THE DEVIN TOWNSEND TUNING
Devin Townsend is one of my favourite guitarists, because when you strip it right back, he streamlined his guitar approach to get the maximum possible sonic depth and harmonic sophistication with minimal technicality.
His favoured Open C tuning makes it possible to play some really, really tricky stuff without having to take his mind away from singing like a metal god. This Open C tuning (C, G, C, G, C, E) is broad in pitch, and even more broad in possibilities.
A while ago in an interview, I asked Townsend to explain his approach to the guitar and this tuning, and he summed it up thusly: “What do I see the guitar as? Well, I see it as a bunch of things. I see it as a tool. I see it as a weapon. I see it as a bunch of blocks. I see it as a bunch of patterns. I see it as a bunch of baggage as well.

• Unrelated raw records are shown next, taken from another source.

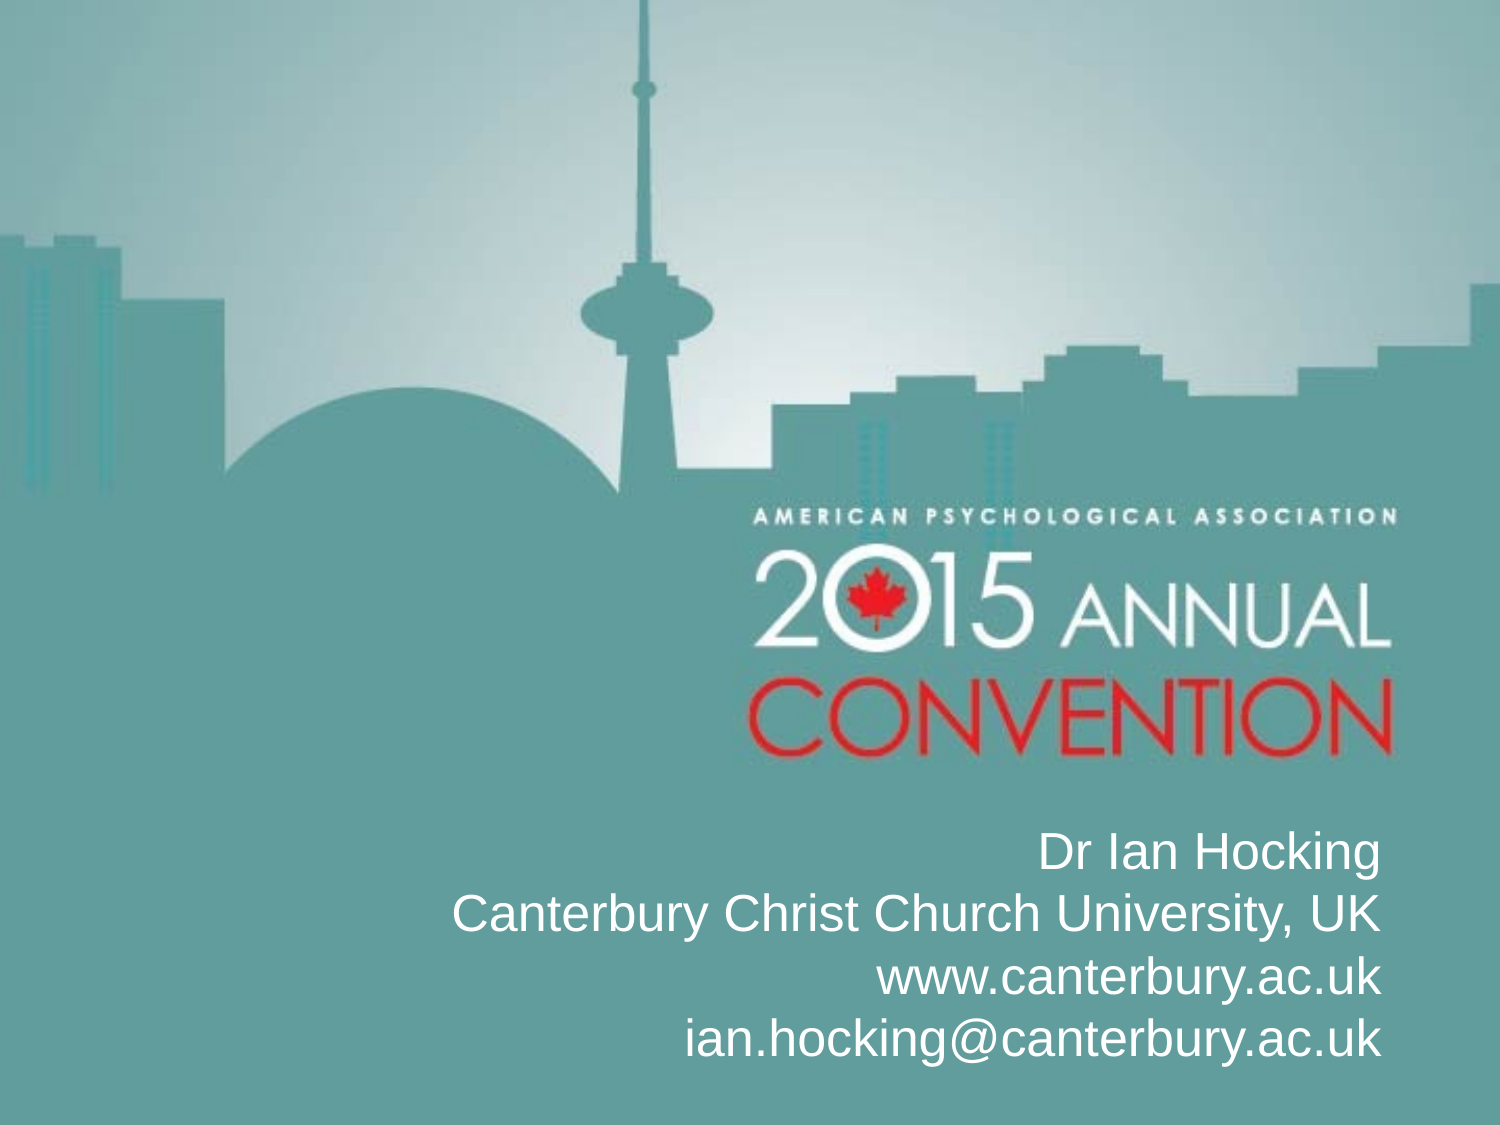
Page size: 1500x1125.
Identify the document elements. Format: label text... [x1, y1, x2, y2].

picture [0, 0, 1500, 1125]
text_box Dr Ian Hocking Canterbury Christ Church University, UK www.canterbury.ac.uk ian.hocking@canterbury.ac.uk [162, 810, 1388, 1074]
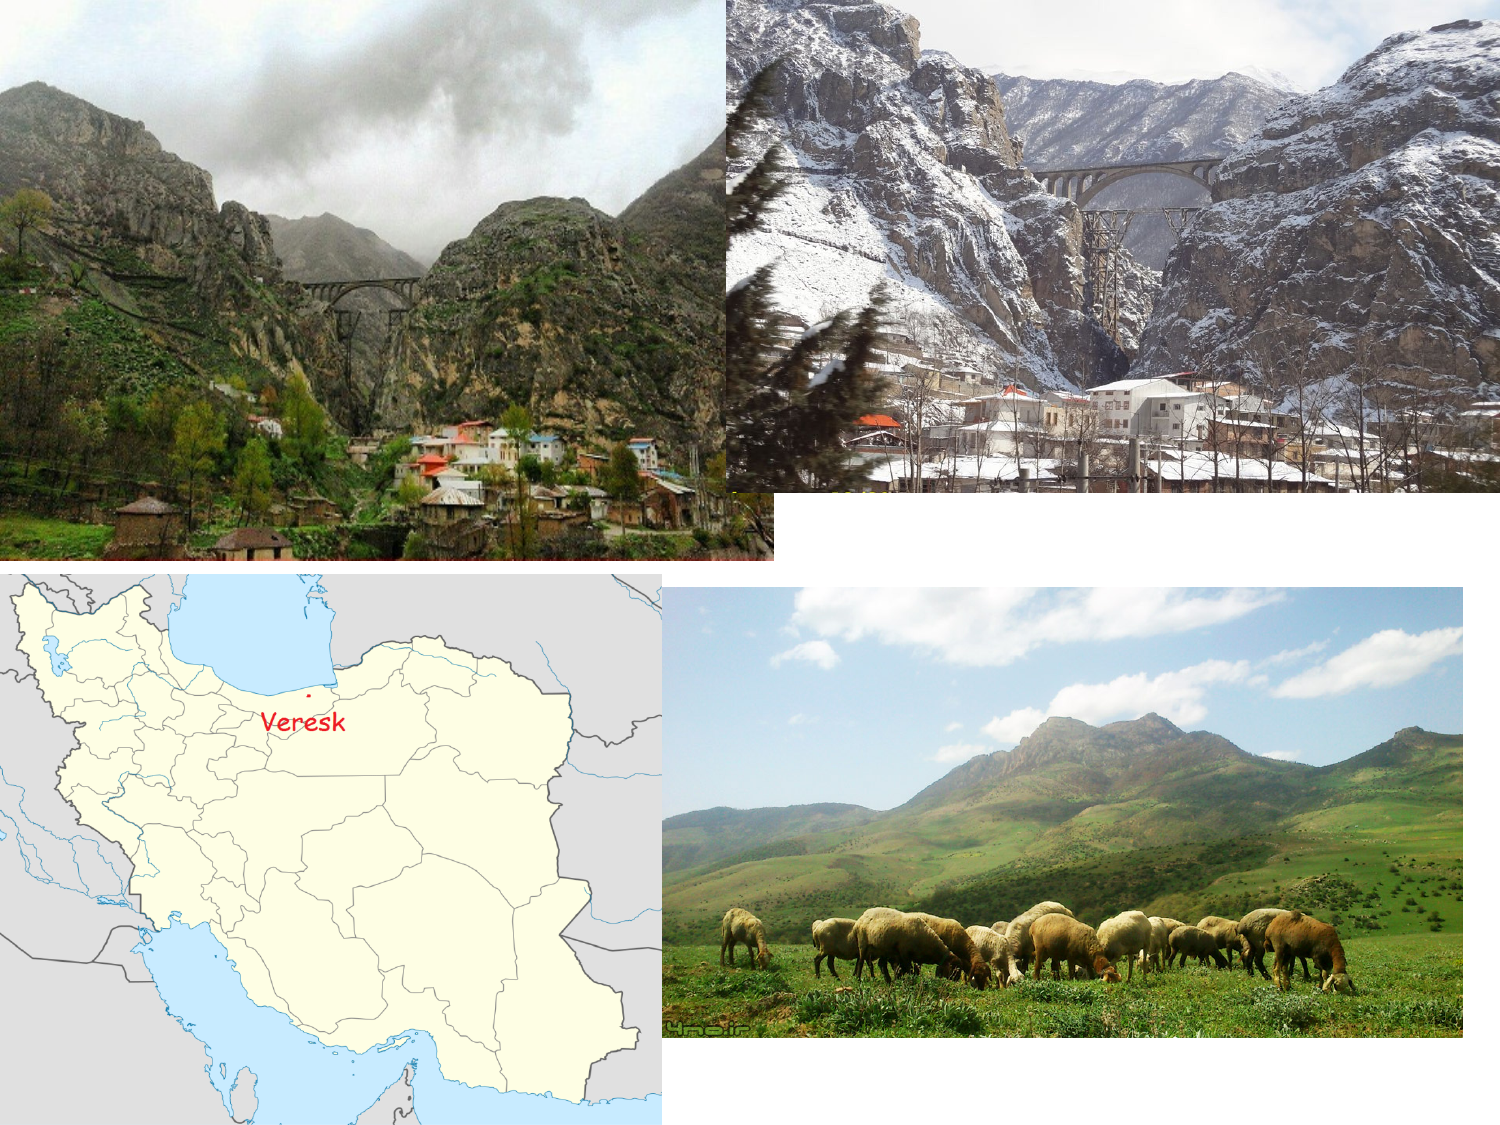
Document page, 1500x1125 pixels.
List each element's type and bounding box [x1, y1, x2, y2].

“And because I’ve been in this weird tuning for so long, I see it almost exclusively as a writing tool, as opposed to anything else. Inevitably, someone will put a guitar in your hands and be like, ‘Well, play something.’ But I use it to write songs, y’know? I’m a guitar player, of course.
“I saw an interview with Steven Wilson where he’s like, ‘I’m not a guitar player,’ but I mean, he is a guitar player! I’m a guitar player. I love the guitar. But I agree with him in the sense that I’m not a guitar player in the way of my identity being invested in my ability to do things on it.
“I’ve got a certain capacity for technique that allows me to articulate pretty much anything that comes into my head, and a lot of the things that come into my head are rarely the types of things that require acrobatics. But when people put a guitar in my hand and they’re like, ‘Solo!’ what am I supposed to do?
“So I’ve got a reservoir of ten or twelve shapes that I’ve been playing for 30 years that I’ll pull out. But the reason why I have those in a place that allows me to perform them marginally well, is that I can apply those shapes to almost any idea I have, whether it’s the sweeping or the tapping or the string skipping or the riffing – those shapes allow me to play any thought that I have.
And that’s what I do! [The guitar] is truly a vehicle for me to articulate my emotional or artistic process, and that’s where it ends.”
So let’s have a closer look at this tuning. It essentially gives you a one‑finger major chord, which is great for creating big walls of sound that you can then augment with other instrumentation. But notice that three strings are tuned to C – that means that if you play, say, an E note on the fourth fret of the lowest string, you’ll find another E on the fourth fret of the other two C strings.
Ditto for notes on the two G strings. The system breaks down when you get to the E string, but let’s ignore that for these purposes. This opens up all sorts of textural possibilities, because you can play huge, stacked power chords simply by laying one finger over the lowest four strings. Or you can fret octaves, which you can then slide around in a more efficient way than the regular ‘power chord shape, but with one unplayed string in‑between’ fretting that you would use in standard tuning.
Another great asset of this tuning is that you can create scales using pairs of strings. Figure #1 shows you how you can play a complete F Major scale by using the same exact pattern on each pair of C and G strings. You’ll note that if we keep with the pattern, the last note of the scale is doubled up as the first note of the next pair of strings, which means you can do some really cool note displacement stuff.
But Figure #2 is similar to what Townsend described as ‘A Major Scale Kinda Thing’, which omits the fourth note of the Major scale, as well as that doubled‑up note, instead giving you a scale that can feel midway between Major and Lydian, since it doesn’t contain the defining note of either.
Following this are four little scale‑like patterns that you can experiment with. These are really handy because the wider interval between the C and G strings means you can get some pretty dramatic leaps that might not be apparent if you’re playing in standard tuning.
You can apply these ideas to any tuning that includes multiple octaves of the same notes – for instance, you could stack octaves of, say, C and F. ‘CFCFCF’ would be a really cool one to experiment with.
As with any tuning, the goal is to know the tuning so well that you no longer need to think about it – it simply serves as a conduit for your music. And yet tunings like this can open you up to melodic and harmonic ideas that might not have been apparent before.